Giorgio Napolitano resigns: PM Matteo Renzi faces 'dangerous passage' in successor elections
Italian president Giorgio Napolitano has stepped down, leaving Prime Minister Matteo Renzi with the difficult challenge of finding a successor.
Napolitano's resignation was not a surprise as he had long made clear that, due to his advanced age, he would not serve his full second seven-year term.
The 89-year-old politician reluctantly accepted an unprecedented second mandate as head of state in April 2013, as lawmakers' squabbling over his possible successor was causing a parliamentary gridlock amid the raging economic crisis.
In recent weeks, Napolitano repeatedly indicated he was to leave the largely ceremonial role in mid-January. The Quirinal presidential palace announced he signed a formal resignation letter on 14 January.

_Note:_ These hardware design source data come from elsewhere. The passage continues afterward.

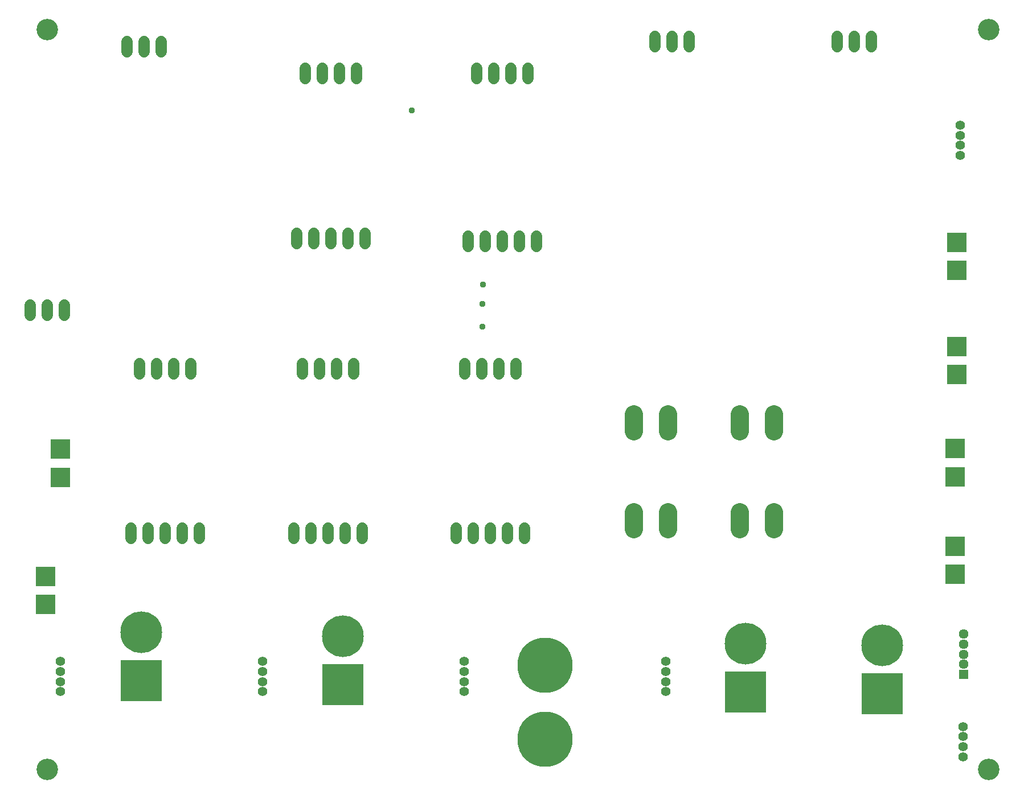
<source format=gbr>
G04 EAGLE Gerber RS-274X export*
G75*
%MOIN*%
%FSLAX34Y34*%
%LPD*%
%INSoldermask Bottom*%
%IPPOS*%
%AMOC8*
5,1,8,0,0,1.08239X$1,22.5*%
G01*
%ADD10C,0.126110*%
%ADD11C,0.068000*%
%ADD12R,0.244220X0.244220*%
%ADD13C,0.244220*%
%ADD14R,0.056740X0.056740*%
%ADD15C,0.056740*%
%ADD16C,0.322961*%
%ADD17C,0.055559*%
%ADD18R,0.114299X0.114299*%
%ADD19C,0.108000*%
%ADD20C,0.037780*%


D10*
X1969Y45276D03*
X57087Y45276D03*
X1969Y1969D03*
X57087Y1969D03*
D11*
X6898Y15487D02*
X6898Y16087D01*
X7898Y16087D02*
X7898Y15487D01*
X8898Y15487D02*
X8898Y16087D01*
X9898Y16087D02*
X9898Y15487D01*
X10898Y15487D02*
X10898Y16087D01*
X16425Y16087D02*
X16425Y15487D01*
X17425Y15487D02*
X17425Y16087D01*
X18425Y16087D02*
X18425Y15487D01*
X19425Y15487D02*
X19425Y16087D01*
X20425Y16087D02*
X20425Y15487D01*
X25913Y15487D02*
X25913Y16087D01*
X26913Y16087D02*
X26913Y15487D01*
X27913Y15487D02*
X27913Y16087D01*
X28913Y16087D02*
X28913Y15487D01*
X29913Y15487D02*
X29913Y16087D01*
X16583Y32771D02*
X16583Y33371D01*
X17583Y33371D02*
X17583Y32771D01*
X18583Y32771D02*
X18583Y33371D01*
X19583Y33371D02*
X19583Y32771D01*
X20583Y32771D02*
X20583Y33371D01*
X26622Y33174D02*
X26622Y32574D01*
X27622Y32574D02*
X27622Y33174D01*
X28622Y33174D02*
X28622Y32574D01*
X29622Y32574D02*
X29622Y33174D01*
X30622Y33174D02*
X30622Y32574D01*
X7398Y25733D02*
X7398Y25133D01*
X8398Y25133D02*
X8398Y25733D01*
X9398Y25733D02*
X9398Y25133D01*
X10398Y25133D02*
X10398Y25733D01*
X16925Y25733D02*
X16925Y25133D01*
X17925Y25133D02*
X17925Y25733D01*
X18925Y25733D02*
X18925Y25133D01*
X19925Y25133D02*
X19925Y25733D01*
X26413Y25733D02*
X26413Y25133D01*
X27413Y25133D02*
X27413Y25733D01*
X28413Y25733D02*
X28413Y25133D01*
X29413Y25133D02*
X29413Y25733D01*
X17083Y42417D02*
X17083Y43017D01*
X18083Y43017D02*
X18083Y42417D01*
X19083Y42417D02*
X19083Y43017D01*
X20083Y43017D02*
X20083Y42417D01*
X27122Y42417D02*
X27122Y43017D01*
X28122Y43017D02*
X28122Y42417D01*
X29122Y42417D02*
X29122Y43017D01*
X30122Y43017D02*
X30122Y42417D01*
D12*
X7480Y7165D03*
D13*
X7480Y10000D03*
D12*
X19291Y6929D03*
D13*
X19291Y9764D03*
D12*
X42835Y6496D03*
D13*
X42835Y9331D03*
D12*
X50837Y6378D03*
D13*
X50837Y9213D03*
D14*
X55630Y7520D03*
D15*
X55630Y8110D03*
X55630Y8701D03*
X55630Y9291D03*
X55630Y9882D03*
D16*
X31102Y3740D03*
X31102Y8071D03*
D17*
X2756Y6514D03*
X2756Y7105D03*
X2756Y7695D03*
X2756Y8286D03*
X14567Y6514D03*
X14567Y7105D03*
X14567Y7695D03*
X14567Y8286D03*
X26378Y6514D03*
X26378Y7105D03*
X26378Y7695D03*
X26378Y8286D03*
D11*
X984Y28550D02*
X984Y29150D01*
X1984Y29150D02*
X1984Y28550D01*
X2984Y28550D02*
X2984Y29150D01*
X37559Y44306D02*
X37559Y44906D01*
X38559Y44906D02*
X38559Y44306D01*
X39559Y44306D02*
X39559Y44906D01*
X6640Y44591D02*
X6640Y43991D01*
X7640Y43991D02*
X7640Y44591D01*
X8640Y44591D02*
X8640Y43991D01*
X48229Y44306D02*
X48229Y44906D01*
X49229Y44906D02*
X49229Y44306D01*
X50229Y44306D02*
X50229Y44906D01*
D18*
X1892Y11614D03*
X1892Y13268D03*
X55126Y13386D03*
X55126Y15039D03*
X55205Y31181D03*
X55205Y32835D03*
X2758Y19055D03*
X2758Y20709D03*
X55126Y19094D03*
X55126Y20748D03*
X55205Y25079D03*
X55205Y26732D03*
D19*
X44533Y17039D02*
X44533Y16039D01*
X36333Y16039D02*
X36333Y17039D01*
X38333Y17039D02*
X38333Y16039D01*
X42533Y16039D02*
X42533Y17039D01*
X44529Y21764D02*
X44529Y22764D01*
X36329Y22764D02*
X36329Y21764D01*
X38329Y21764D02*
X38329Y22764D01*
X42529Y22764D02*
X42529Y21764D01*
D17*
X38189Y6514D03*
X38189Y7105D03*
X38189Y7695D03*
X38189Y8286D03*
X55591Y2697D03*
X55591Y3287D03*
X55591Y3878D03*
X55591Y4469D03*
X55411Y37921D03*
X55411Y38512D03*
X55411Y39102D03*
X55411Y39693D03*
D20*
X23307Y40551D03*
X27441Y27874D03*
X27441Y29213D03*
X27480Y30354D03*
M02*

</source>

Pietro Grasso, the president of the Senate, has been appointed as interim president until the new elections, with the parliament and special regional electors expected to hold the first voting session at the end of January.
Early indications suggested two former centre-left leaders, Romano Prodi and Walter Veltroni, are top contenders to replace Napolitano.
The vote represents a delicate moment for Renzi, as it will test the solidity of his coalition government as well as his leadership hold on his Democratic Party (PD), analysts said.
Lawmakers are to use the secret ballot, which often opens the door to political score settling and backstabbing.
"All those who hold a grudge against Renzi might use this moment to set him a trap, so it will be important to see if he comes out alive," Giovanni Orsina, a political analyst and professor of history at Rome's Luiss-Guido Carli University, told IBTimes UK. "This is the most dangerous passage of Renzi's political career."
The PD does not hold a parliamentary majority, leaving Renzi with the task of finding an agreement with other parties on the name of the future president.
According to voting rules, a two-thirds majority is required within the first three rounds. From the fourth round on, the threshold is lowered to a simple majority.
Renzi has already struck an extra-governmental alliance for separate political reforms with Silvio Berlusconi and is likely to extend the deal's spectrum to include the presidential elections.
The alliance is highly unpopular with PD lawmakers to the left of the party, who accuse Renzi of pursuing a centrist agenda inconsistent with its spirit.
Those lawmakers are likely to back the election of Prodi, a prominent figure who risks overshadowing the Renzi's lustre to torpedo the PM's political plans and alliance with Berlusconi.
"Prodi has always been considered the anti-Berlusconi ... and is despised by Berlusconi's electorate, which Renzi is trying to win over," Orsina said. The PM's favourite option to replace Napolitano would be Veltroni, he added.
Others politicians tipped as possible replacements are Turin mayor Piero Fassino, centrist leader Pier Ferdinando Casini and former minister Sergio Mattarella.